EXERCISE: Retype each record exactly, please. Skip none.

ENTRIES SUPPLIED:
——————————
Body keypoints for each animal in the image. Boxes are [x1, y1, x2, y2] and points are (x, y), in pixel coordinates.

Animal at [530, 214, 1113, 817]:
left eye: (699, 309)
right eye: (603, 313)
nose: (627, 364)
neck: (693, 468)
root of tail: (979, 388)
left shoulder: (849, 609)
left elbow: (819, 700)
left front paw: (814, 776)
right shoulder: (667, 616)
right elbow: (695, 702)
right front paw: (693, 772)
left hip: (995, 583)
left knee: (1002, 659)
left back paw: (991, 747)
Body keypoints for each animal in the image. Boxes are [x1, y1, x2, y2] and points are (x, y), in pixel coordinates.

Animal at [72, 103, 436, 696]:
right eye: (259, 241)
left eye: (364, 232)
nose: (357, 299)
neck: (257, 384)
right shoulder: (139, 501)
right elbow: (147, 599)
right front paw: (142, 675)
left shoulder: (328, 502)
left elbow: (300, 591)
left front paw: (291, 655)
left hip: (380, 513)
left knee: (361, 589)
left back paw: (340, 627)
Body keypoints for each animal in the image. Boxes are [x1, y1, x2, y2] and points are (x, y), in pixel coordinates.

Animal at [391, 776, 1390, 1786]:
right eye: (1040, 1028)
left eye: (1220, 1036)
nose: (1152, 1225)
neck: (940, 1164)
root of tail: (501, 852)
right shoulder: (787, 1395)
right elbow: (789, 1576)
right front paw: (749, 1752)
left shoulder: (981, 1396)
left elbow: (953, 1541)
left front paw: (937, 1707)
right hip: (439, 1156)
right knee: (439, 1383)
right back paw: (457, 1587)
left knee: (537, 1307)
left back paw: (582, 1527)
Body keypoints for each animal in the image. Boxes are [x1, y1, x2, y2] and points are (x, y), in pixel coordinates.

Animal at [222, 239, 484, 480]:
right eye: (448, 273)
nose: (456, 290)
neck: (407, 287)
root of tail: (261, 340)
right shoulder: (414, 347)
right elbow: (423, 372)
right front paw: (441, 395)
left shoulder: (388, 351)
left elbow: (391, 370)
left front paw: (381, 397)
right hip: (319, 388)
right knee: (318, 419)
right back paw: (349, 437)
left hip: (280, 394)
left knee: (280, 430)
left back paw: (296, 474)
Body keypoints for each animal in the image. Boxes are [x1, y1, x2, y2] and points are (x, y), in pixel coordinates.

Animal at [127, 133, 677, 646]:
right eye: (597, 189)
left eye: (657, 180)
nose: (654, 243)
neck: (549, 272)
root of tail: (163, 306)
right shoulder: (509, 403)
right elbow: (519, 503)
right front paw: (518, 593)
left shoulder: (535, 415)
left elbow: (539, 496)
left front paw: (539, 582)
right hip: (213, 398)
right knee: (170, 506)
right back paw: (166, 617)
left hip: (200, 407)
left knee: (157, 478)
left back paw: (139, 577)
——————————
TASK OUTPUT:
Body keypoints for each animal in the image. Boxes are [x1, y1, x2, y2] and points are (x, y), in pixel coordinates.

Animal at [530, 214, 1113, 817]:
left eye: (699, 309)
right eye: (603, 313)
nose: (627, 364)
neck: (693, 468)
root of tail: (979, 388)
left shoulder: (849, 609)
left elbow: (819, 700)
left front paw: (814, 776)
right shoulder: (667, 616)
right elbow: (695, 702)
right front paw: (693, 772)
left hip: (995, 583)
left knee: (1002, 659)
left back paw: (991, 747)
Body keypoints for each animal in the image. Boxes are [x1, y1, x2, y2] and points are (x, y), in pixel coordinates.

Animal at [72, 103, 436, 696]:
right eye: (259, 241)
left eye: (364, 232)
nose: (357, 299)
neck: (257, 384)
right shoulder: (139, 501)
right elbow: (147, 599)
right front paw: (142, 675)
left shoulder: (328, 502)
left elbow: (300, 591)
left front paw: (291, 655)
left hip: (380, 513)
left knee: (361, 589)
left back paw: (340, 627)
Body keypoints for each animal in the image. Boxes are [x1, y1, x2, y2] and points are (x, y), in pixel coordinates.

Animal at [391, 776, 1390, 1786]:
right eye: (1040, 1028)
left eye: (1220, 1036)
nose: (1152, 1225)
neck: (940, 1164)
root of tail: (501, 852)
right shoulder: (787, 1395)
right elbow: (789, 1576)
right front paw: (749, 1752)
left shoulder: (981, 1396)
left elbow: (953, 1541)
left front paw: (937, 1707)
right hip: (439, 1156)
right knee: (439, 1383)
right back paw: (457, 1587)
left knee: (537, 1307)
left back paw: (582, 1527)
Body keypoints for each animal in the image. Boxes are [x1, y1, x2, y2] and points are (x, y), in pixel coordinates.

Animal at [222, 239, 484, 480]:
right eye: (448, 273)
nose: (456, 290)
neck: (407, 287)
root of tail: (261, 340)
right shoulder: (414, 347)
right elbow: (423, 372)
right front paw: (441, 395)
left shoulder: (388, 351)
left elbow: (391, 370)
left front paw: (381, 397)
right hip: (319, 388)
right knee: (318, 419)
right back paw: (349, 437)
left hip: (280, 394)
left knee: (280, 430)
left back paw: (296, 474)
Body keypoints for each animal in the image. Boxes are [x1, y1, x2, y2] and points are (x, y), in pixel coordinates.

Animal at [127, 133, 677, 646]:
right eye: (597, 189)
left eye: (657, 180)
nose: (654, 243)
neck: (549, 272)
root of tail: (163, 306)
right shoulder: (509, 403)
right elbow: (519, 503)
right front paw: (518, 593)
left shoulder: (535, 415)
left elbow: (539, 496)
left front paw: (539, 582)
right hip: (213, 398)
right knee: (170, 506)
right back paw: (166, 617)
left hip: (200, 407)
left knee: (157, 478)
left back paw: (139, 577)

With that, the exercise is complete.